Tuesday, June 10, 2008

The only spam I get is prescription drug related and I don’t even know what the drugs in the email titles are or what they do. Cialis. Cialis. What is this. I don’t want to know. Cialis. Cialis. A week or so ago I saw THRONES play in SF, Joe Preston; bass scientist, technician of tension. I saw MELVINS support Nirvana when I was 13 and it kind of changed my life, Joe played bass, I did not know this then though. I only remember their hair cuts and the feel of the bass on my skin, total second layer of epidermis, noise so harsh and all emcompassing it would have crumbled colluseums, definitely made me reconsider the Sid Vicious bootleg T shirt I was wearing because MELVINS were way better than My Way. Got kicked in the face in the pit and had my life changed and thus went out and got the 1st Melvins record I could find, the one with the Flipper/Alice Cooper covers on it. Such a rager. The first time I saw Thrones I tried to convey to Joe the effect this show had on my brain and demonstrated the true fixated nerd that I am, he still remembers me from this conversation even tho that was probably ten years ago. Jeez. Anyway new THRONES set is like a birthday pony ridden through the post apocalyptic tundra, or more like a birthday without the pony. A ride without the post apolcalyptic tundra, or maybe actually no birthday, no ride, no pony, no tundra. Maybe if you know about cialis? Cialysis. Cianalyse it.
Next month you will see my name in the co-ordinator section of the masthead because I am taking over from Martin as Distribution co-ordinator. If you work at a record store, skate shop, zine store, art n craft empire, info shop, squat gas station, tattoo shop, distro hovel etc etc you should totally start carrying Maximum Rocknroll. It’s the magazine for shitty thinkers, indifferent ragers, political gas attacks and you. Carry it. No but seriously duds email me here: layla@maximumrocknroll.com if you can think of a store or distro that would be interested in carrying the mag. I have been training under the watchful eyes of Uncle Mar and am really looking forward to taking over in July. If you live in the SF/Bay Area and would be interested in helping out with shitwork contact us poser. There are some vaguely exciting things happening in terms of what I will be doing with the magazine with which I will need help, and also we always need people to help out doing shit like green tapin, picking up the mail from the PO box, and other equally fascinating tasks.

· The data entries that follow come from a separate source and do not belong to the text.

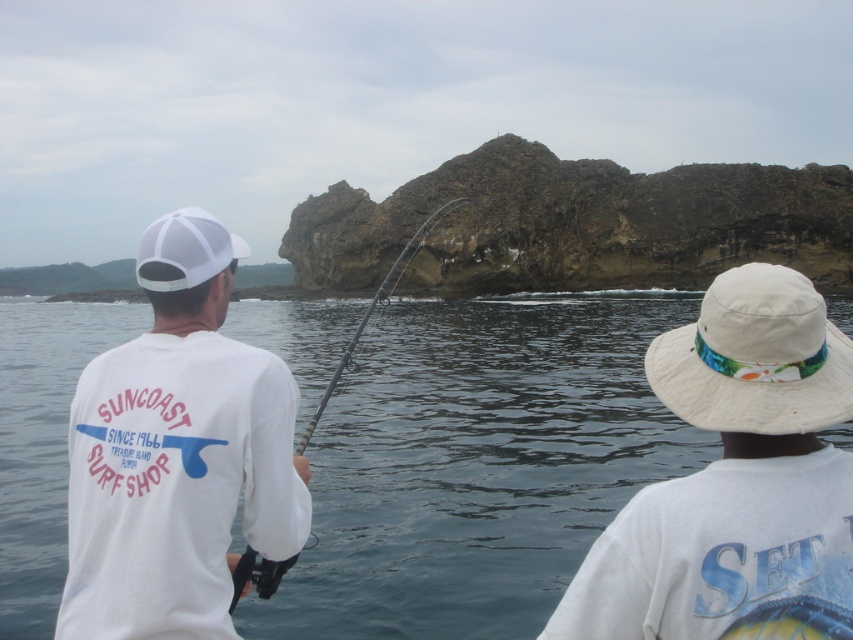
Based on the scene description, can you determine which object is closer to the viewer between the white fabric hat at upper right and the black textured fishing pole at center?

The white fabric hat at upper right is positioned under the black textured fishing pole at center, meaning the black textured fishing pole at center is closer to the viewer.

What is located at the coordinates point (x=479, y=464) in the image?

At point (x=479, y=464) lies clear water at center.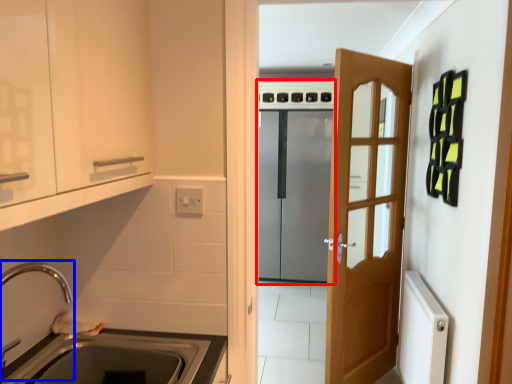
Question: Which point is closer to the camera, appliance (highlighted by a red box) or faucet (highlighted by a blue box)?

Choices:
 (A) appliance
 (B) faucet

Answer: (B)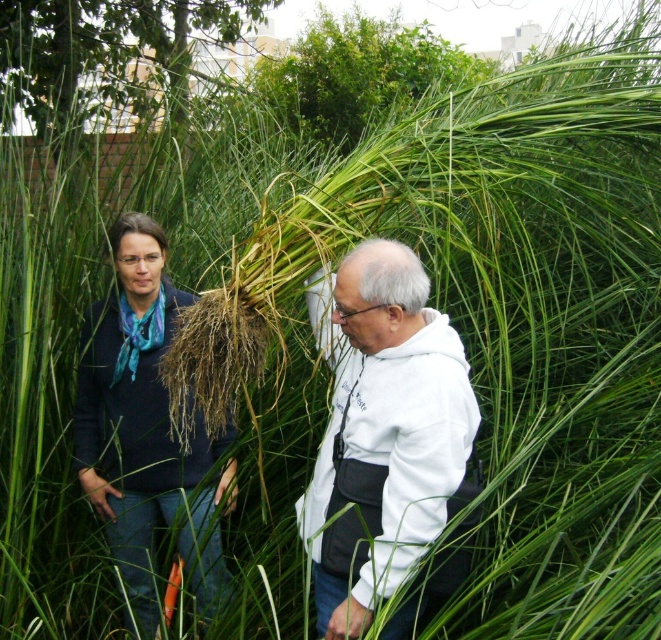
Does point (134, 444) lie in front of point (315, 116)?

Yes, it is.

The width and height of the screenshot is (661, 640). Identify the location of blue fabric scarf at left. (134, 410).

Is point (352, 458) behind point (323, 628)?

No, (352, 458) is closer to viewer.

Looking at this image, which of these two, white fleece jacket at center or white hoodie at center, stands shorter?

white fleece jacket at center

Between point (457, 387) and point (155, 440), which one is positioned behind?

The point (155, 440) is behind.

Locate an element on the screen. white fleece jacket at center is located at coordinates (385, 438).

Is white hoodie at center closer to the viewer compared to green leafy bush at upper center?

Yes, white hoodie at center is closer to the viewer.

Which is in front, point (116, 403) or point (276, 77)?

Point (116, 403) is in front.

Where is `white hoodie at center`? The width and height of the screenshot is (661, 640). white hoodie at center is located at coordinates 134,408.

In the midst of all of this I had to fly to England on two days notice to deal with Some Family Matters. I took the opportunity to bring home my early 90s hip-hop tape collection (Raekwon! EPMD! Many others!) find an OG copy of Wipers Youth of America for £5 and go see an exhibition of May ‘68 posters from the student/worker Paris uprising. Last time I was there it was because my mum wanted me to clear out my record collection from my teenage bedroom, I mailed about 2000 LPs and 7"s to SF and sold the rest at random record stores where people kept telling me that no one was buying vinyl in the UK anymore, which struck me as strange. It seems like 2nd hand vinyl is the one thing that would still sell, if only to nerd collectors now that CDs have been devalued by the MP3. I guess the UK is bereft of old vinyl obsessives? Though having seen Fat Bob from Hard Skin’s record collection I am not sure of the truth of that statement. I found that £5 Wipers LP in the ‘White Stripes/Garage revival’ section of the record store that someone from Swell Maps used to work at, which is kind of inexplicable. The catagorization that is. Garage revival?? Jeez. Also the New Model Army records were in the ‘CRUST’ section of the record store, along with a bunch of dodgy spiral tribe techno dreadfuls, can the punks please stop liking this shitsystem of a band? They had their own brand of fucking clogs! CLOGS! No! I saw many records I would have picked up if the dollar hadn’t been so worthless. Seeing an old insane looking early 80s comp LP with a bunch of classic Messthetics bands on it including The Tronics, for £30, which worked out at $60 for me, was a total bummer. Also there was an article in the listings section of the Guardian newspaper about Jay Reatard which claimed he was in a long line of American Hardcore Heroes such as Fucked Up. Really?? English people and their genres.
Other bummers:
1-The shambolic indie revival. Chapel Hill part V. Make it go away.
2-Mimimal Techno
3-Hippie dadrock jam revival music that just sounds like late 70s AM rock. At least channel Roky/Skip Spence rather than generic rock millionaires.
4-the word ‘chill’ used in contexts such as ‘we had a chill time’ ‘it was chill’ ‘he’s a chill dude’ etc etc also chill out music as a genre.
5-‘punk’ bands or bands with ex ‘punks’ who play shows/events sponsored by Nike/PBR/whatever. Also Nike’s new subliminal ‘unbranded’ advertising.

Top tenned

1-Venom P Stinger Live LP
2-Kikeiji-Plastics Love
3-The Lowrider mag from 82 with The Brat on the cover
4-Punk style from east LA in that era
5-Julien Stranger’s part in the Reason for Living vid.
6-Can-I Want More
7-Jay Boy by Kent Sherwood/Glen E Friedman. Pre Dog Town Jay Adams...
8-Subculture-I Heard A Scream LP
9-Shitty Laddes
10-layla at maximumrocknroll.com or whatwewantisfree.blogspot.com


3 comments:

yellow.eyes said...

Dude, I've been thinking and have come to realize that if AIDs don't get you then the gas-station-squatters will; they'll fill your tank full of sugar and you'll have to walk everywhere because '84 Volvos just can't handle that level of sucrose.

ONECHORD said...

wow, many thanks for posting a nuclear crayons song on mrr radio. what a GREAT band they were!
and congratulations for that co-ordinator news and being really envious for that may'68 posters exhibition you saw.
by the way, what's wrong with minimal?

all the best and keep doing so great stuff!

talya! said...

nike lifestyle marketing is so deeply weird; it is not like hipsters have never watched tv or don't buy sweet kickz made by babies for too much $$, so that nike needs to decide oh shit, instead of sponsoring like, wimbledon this year, let's put $$s down for bullshit pretensh "nike sportswear" branded hipster drum circles? confusing.